Insurance Commissioner Next for Sen. Ed Hernandez?

San Gabriel Valley Democrat Ed Hernandez might have opened a committee to raise money for a lieutenant governor campaign in 2018, but it's more likely that the state senator runs for Insurance Commissioner. By mid-April, ten candidates had opened committees to run for lieutenant governor in 2018, five Republicans and five Democrats.
 
Democrat politicians with higher name recognition than Hernandez, including current Senate President Pro Tem Kevin De Leon, former Senate President Pro Tem Darrell Steinberg and Mark Leno, D-San Francisco, have also opened committees for the race. A statewide candidate can move money from one position to another, while keeping donors to the same campaign contribution limits. They can also park the money for future use. So if Hernandez is not going to run for lieutenant governor, what other statewide office would seem to fit? Insurance Commissioner.
 
Current commissioner, Dave Jones, will be termed out in 2018, and so far, only Assemblyman Henry Perea, D-Fresno, has opened a committee for that office.
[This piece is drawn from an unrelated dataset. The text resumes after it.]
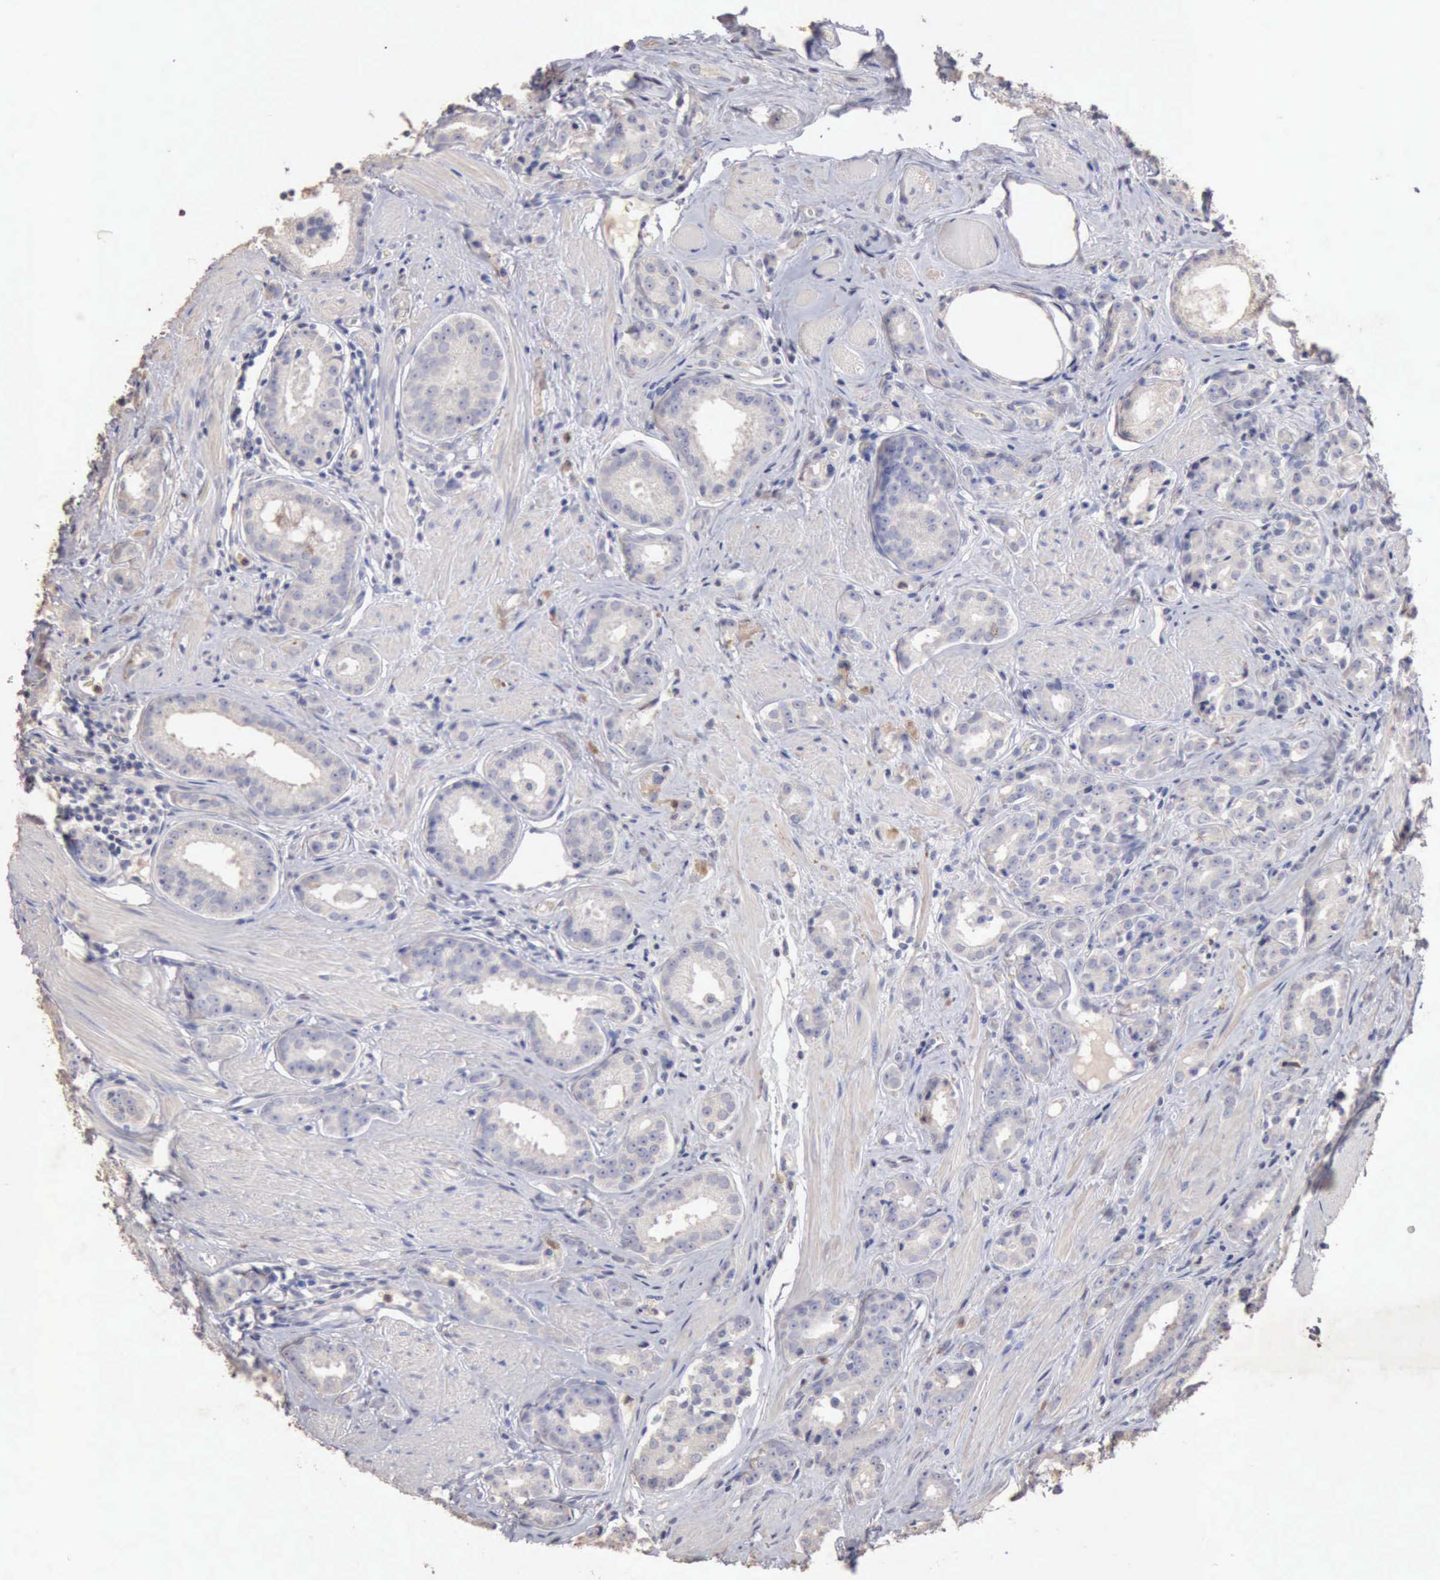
{"staining": {"intensity": "negative", "quantity": "none", "location": "none"}, "tissue": "prostate cancer", "cell_type": "Tumor cells", "image_type": "cancer", "snomed": [{"axis": "morphology", "description": "Adenocarcinoma, Medium grade"}, {"axis": "topography", "description": "Prostate"}], "caption": "Prostate cancer (adenocarcinoma (medium-grade)) stained for a protein using immunohistochemistry (IHC) exhibits no positivity tumor cells.", "gene": "KRT6B", "patient": {"sex": "male", "age": 53}}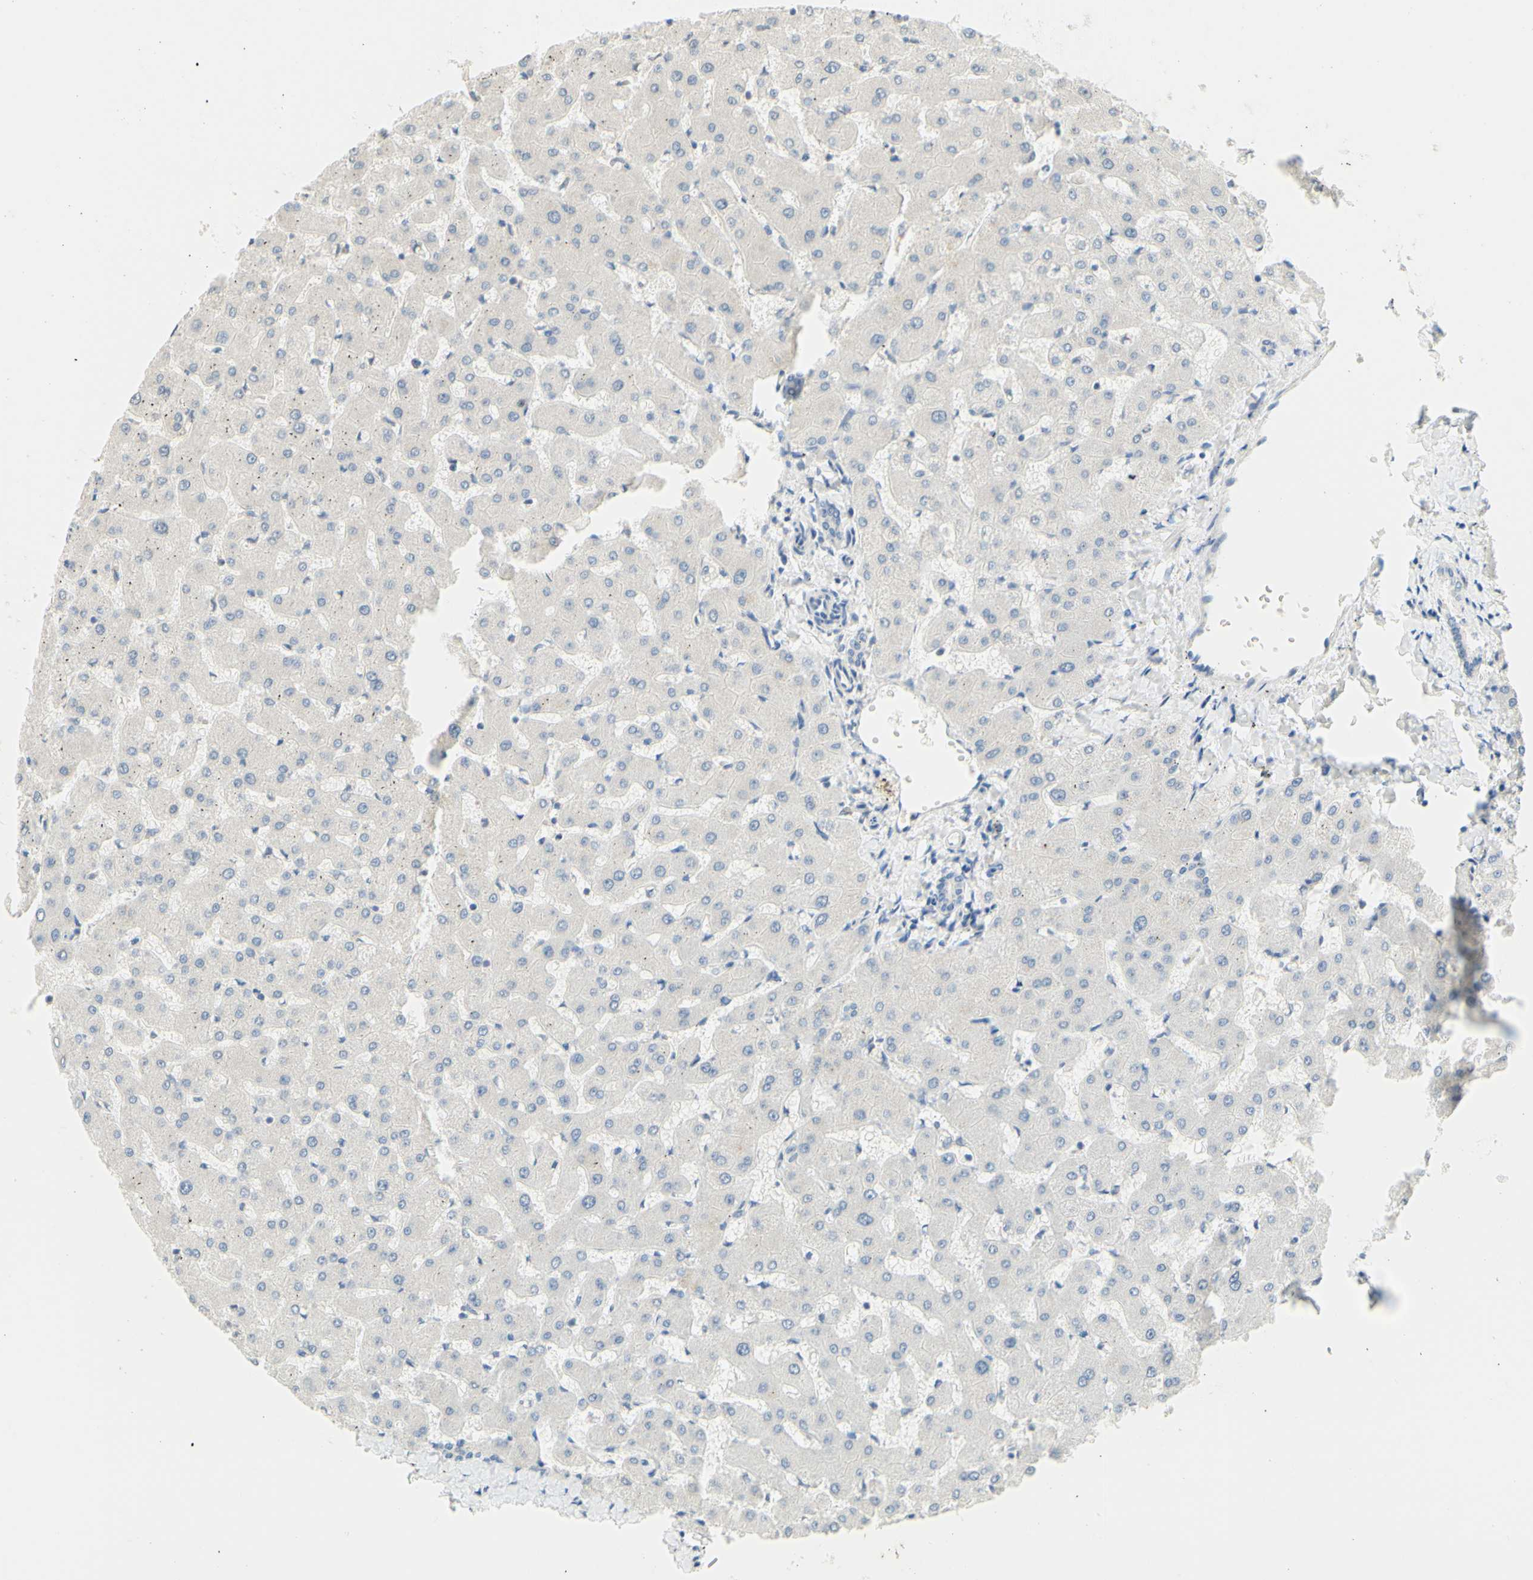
{"staining": {"intensity": "negative", "quantity": "none", "location": "none"}, "tissue": "liver", "cell_type": "Cholangiocytes", "image_type": "normal", "snomed": [{"axis": "morphology", "description": "Normal tissue, NOS"}, {"axis": "topography", "description": "Liver"}], "caption": "Protein analysis of normal liver reveals no significant expression in cholangiocytes. (Stains: DAB (3,3'-diaminobenzidine) IHC with hematoxylin counter stain, Microscopy: brightfield microscopy at high magnification).", "gene": "MAG", "patient": {"sex": "female", "age": 63}}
Hernandez's tight relationship with the insurance industry is well known and controversial. Since 2006, Hernandez, the Chair of the Senate Health Committee, has earned more than $600,000 in rental income from the state’s largest health plan, Kaiser. The Los Angeles Times reported on this in 2011, and Hernandez rebuffed any attempts to recuse himself on votes dealing with Kaiser.
 
“This level of income from a company that is constantly before his committee, and whose interests touch upon every level of the committee’s work, is hardly incidental and compromises Senator Hernandez’s ability to independently chair the committee,” wrote Consumer Watchdog in a letter to then-California Senate Pro Tem Darrell Steinberg, seeking Hernandez’s removal as Chair of the Health Insurance Committee.
 
Consumer Watchdog also aired a television advertisement that highlighted Hernandez's indifference to a constituent who testified about his mother being unable to afford health insurance at a hearing for Assembly Bill 52, which would have regulated health insurance premiums. Kaiser opposed AB 52 vehemently and Hernandez proved the principal roadblock to the premium regulation measure’s passage.
 
The ad showed the senator's response to the moving testimony of Monterey Park resident Joseph Villela about his family’s health insurance struggles. Committee chairman Sen. Hernandez simply laughed and noted that after redistricting, Mr. Villela would no longer be in his district. After cracking his joke, and without even acknowledging the witness’s family plight, Hernandez immediately called “Next,” for the next witness.
 
In its letter to Steinberg, Consumer Watchdog wrote: "As the summer wore on, it became clear that Chairman Hernandez would be the chief roadblock to regulating the premiums health insurance companies could charge to Californians. What was not clear at the time was the conflict of interest that should have required Senator Hernandez to recuse himself from the AB 52 vote and, more importantly, should have prohibited him from serving as Chair of the committee that oversees health insurance and California’s health plans… With Californians so desperate for protection from high health insurance rates, it’s a travesty that the Senate’s appointed leader on health care issues is earning hundreds of thousands of dollars from the state’s biggest HMO. He should be removed from this position immediately."
 
The payments from Kaiser to Sen. Hernandez appear on his financial statements, but are more detailed on Kaiser’s quarterly lobbying reports, Form 635, as “rent for office building lease” paid to Hernandez Family Properties, LLC.